John Cale, “Fragments of a Rainy Season” [reissue]

Equipped with nothing more than a piano and occasionally a guitar on this live album from 1992, the former member of The Velvet Underground pulls something new out of so many songs from across his career.
Reviews
John Cale, “Fragments of a Rainy Season” [reissue]

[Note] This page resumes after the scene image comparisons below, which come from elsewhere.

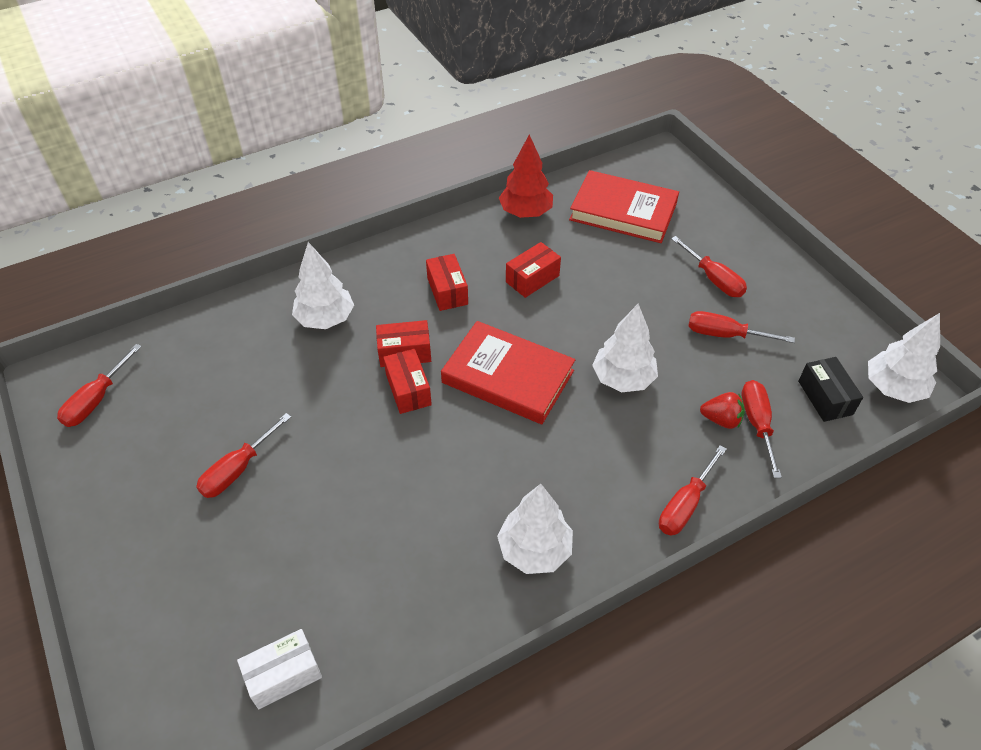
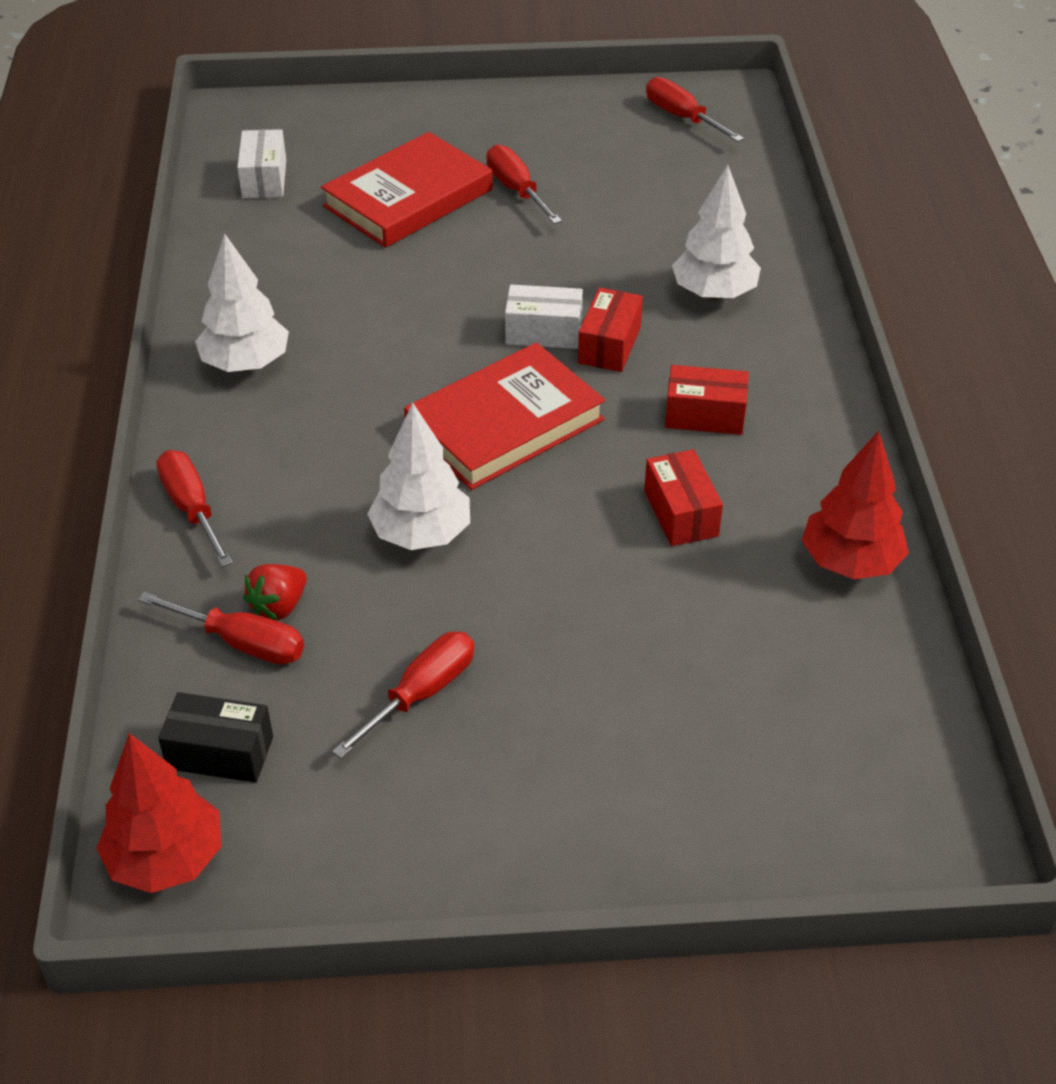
camera: 115 degrees right, 5 degrees down
(408, 390) = (543, 332): red box -> white box
(623, 211) = (793, 698): red book -> red book (408, 198)
(713, 279) = (550, 744): red screwdriver -> none
(893, 388) = (166, 859): white tree -> red tree

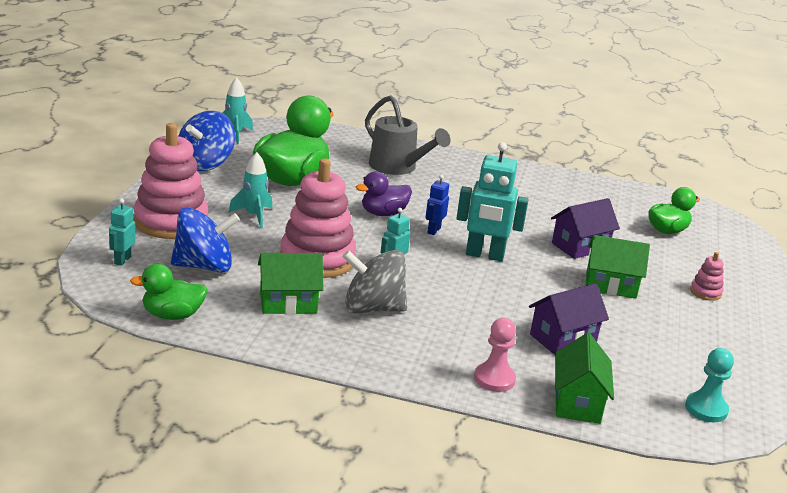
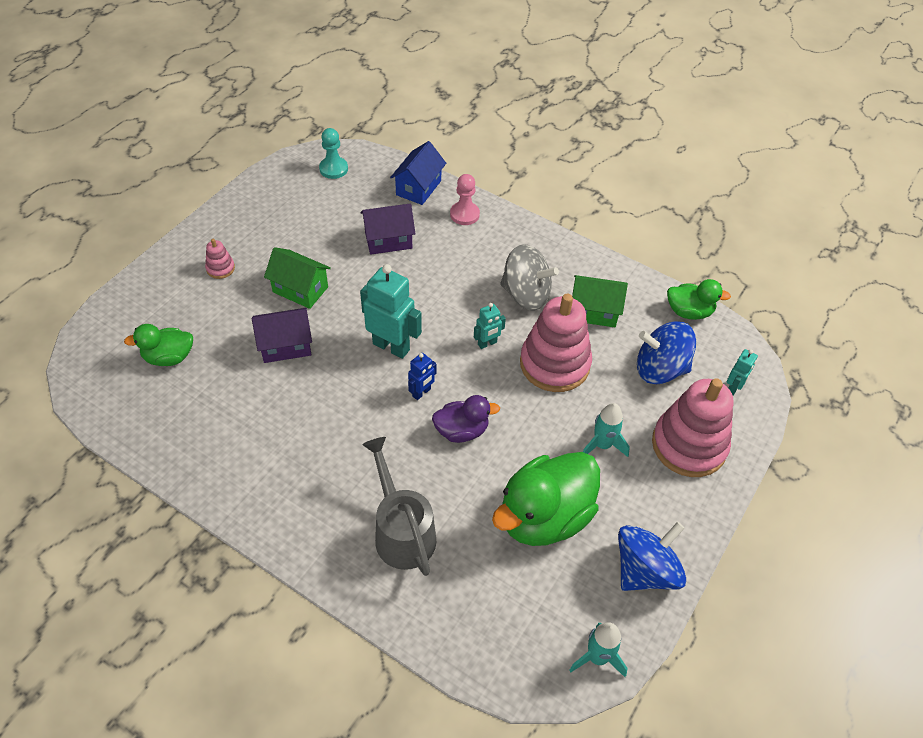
camera: 160 degrees left, 25 degrees up
(577, 402) = (418, 188): green house -> blue house

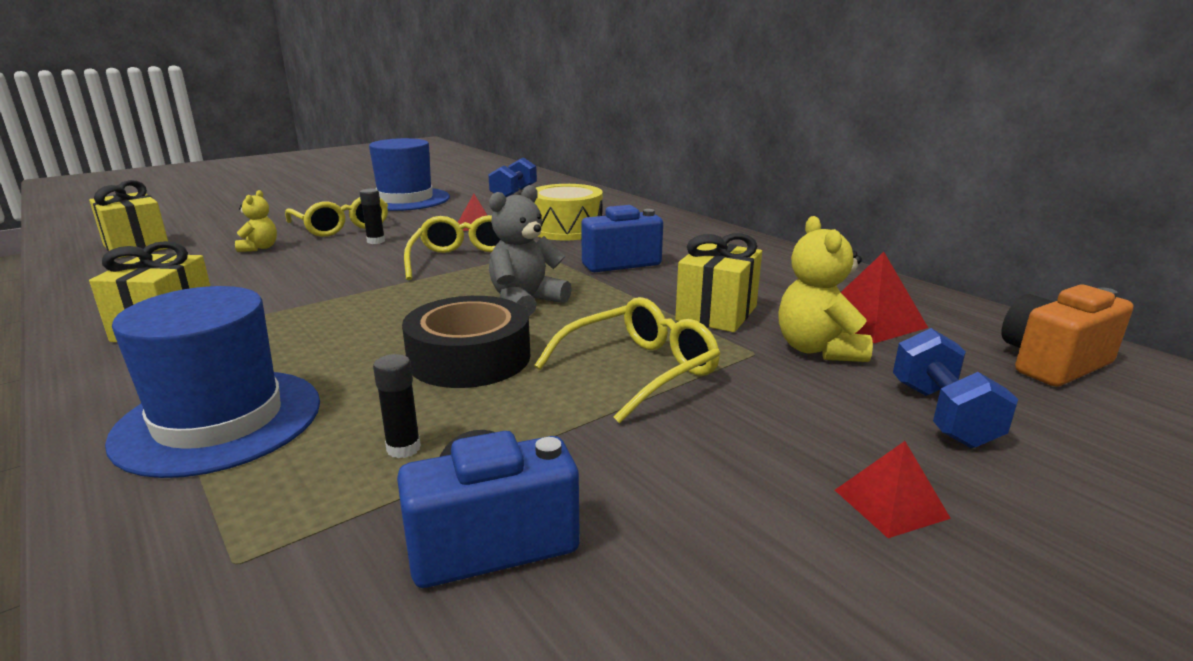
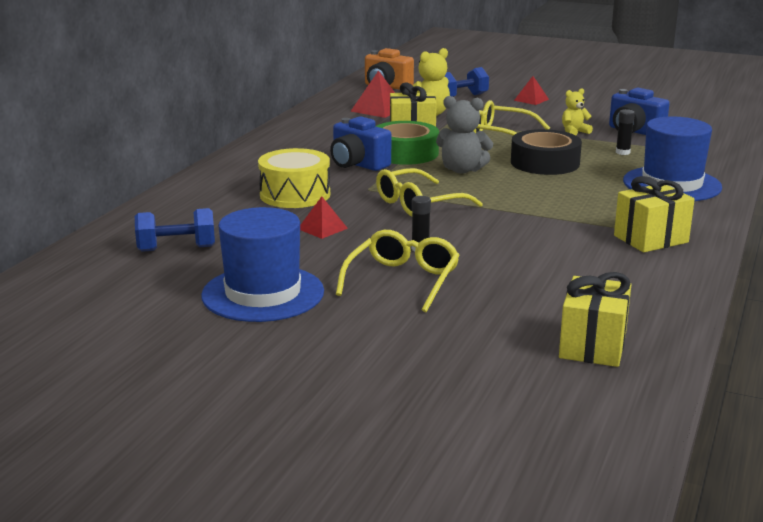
camera: 120 degrees left, 0 degrees up
(260, 248) = (505, 286): yellow teddy bear -> yellow teddy bear (574, 132)
(630, 290) = (405, 153): none -> green tape

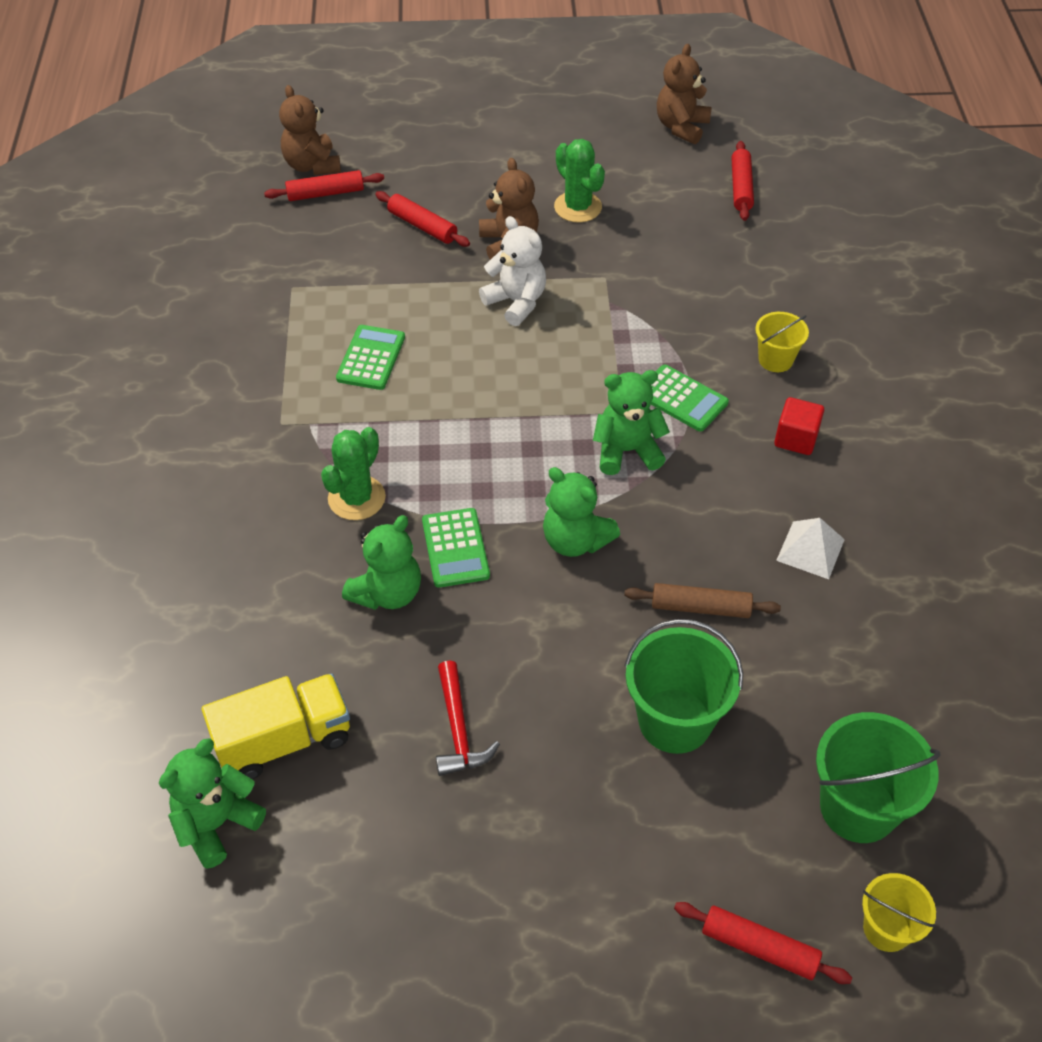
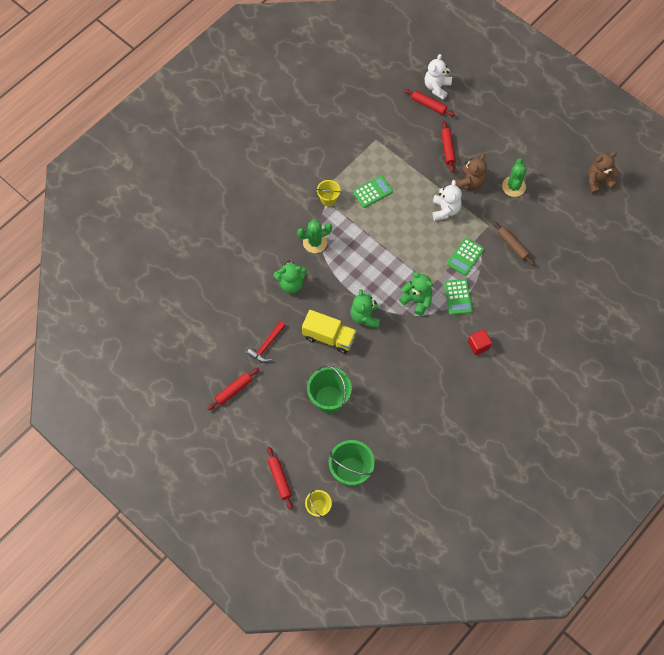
camera: 45 degrees right, 15 degrees up
(216, 824) = (178, 313): green teddy bear -> none
(284, 741) = (218, 305): yellow truck -> yellow truck (329, 337)
(312, 165) = (437, 87): brown teddy bear -> white teddy bear
(455, 548) = (326, 286): green calculator -> green calculator (465, 257)
(700, 607) = (377, 373): brown rolling pin -> brown rolling pin (512, 245)
(741, 187) = (587, 229): red rolling pin -> red rolling pin (234, 390)
(775, 359) = (509, 310): yellow bucket -> yellow bucket (328, 199)
(810, 549) = (434, 386): white pyramid -> none

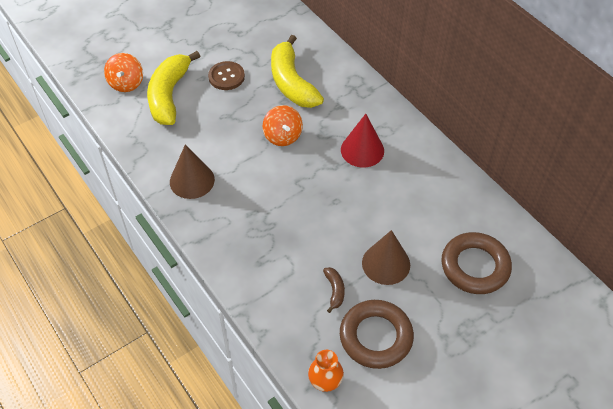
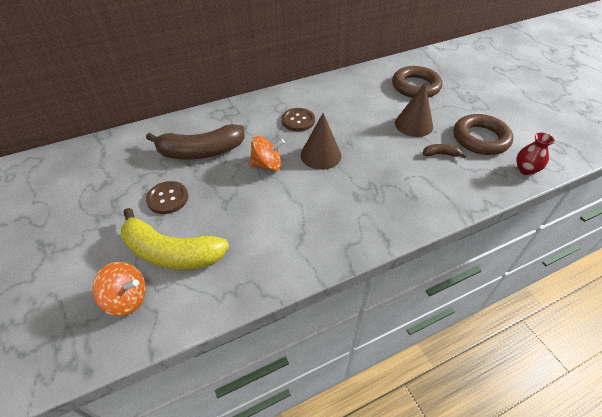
camera: 80 degrees left, 5 degrees down
(192, 180) = (307, 240): brown cone -> brown cone (320, 155)
(292, 83) = (201, 151): yellow banana -> brown banana
(325, 381) = (525, 170): orange vase -> red vase
(362, 150) = (298, 120): red cone -> brown button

Equipped with nothing more than a piano and occasionally a guitar on this live album from 1992, the former member of The Velvet Underground pulls something new out of so many songs from across his career.

Words: Ken Scrudato

December 20, 2016

John Cale
Fragments of a Rainy Season
DOMINO
7/10

When Lou Reed died in 2013, it in a way emphasized the creative imperative of John Cale. Both were survivors of one of the most important and influential rock bands of all time, and what they did together still matters immensely. And while Reed’s solo catalog has received extensive attention, it’s important to also revisit specific important moments in Cale’s career—as in this welcome reissue of his 1992 live album Fragments of a Rainy Season.

The album itself remains a fascinating concept: Cale and his piano (sometimes guitar) alone and laid bare on stage. He runs through his peripatetic catalog, pulling something new out of so many of the songs. “Fear (Is a Man’s Best Friend)” is the stark confessional it was perhaps always meant to be, with Cale telling of his “darkness warmer than a bedroom floor.” Most exhilarating is his staccato piano attack on “Paris 1919,” this stripped-down version coming off like a teutonic cabaret tune from between the wars.

What’s most striking is how vulnerable Cale sounds throughout. Voicing the words of fellow Welshman Dylan Thomas for “On a Wedding Anniversary,” he’s making a stark and desperate observation or confession: “The sky is torn across / This ragged anniversary of two.” He and his twelve-string drag every bit of heartbreak and more out of “Amsterdam,” as he laments how “Her life has settled for the best of things / That I couldn’t give her.” His cover of “Hallelujah,” which became nearly as much a signature of Cale’s as it was of Leonard Cohen’s, is chill-inducing.

John Cale has always been a romantic in the classical sense, which means accepting that his is a vocation of hopelessness and tragedy. So even the inclusion of VU’s Lou Reed–penned heroin anthem “I’m Waiting for the Man” is deeply personal, as Cale spent most of the ’70s and ’80s in the throes of addiction. As with much of the rest of this striking collection, it is an (at-times adapted but nevertheless) autobiography in song.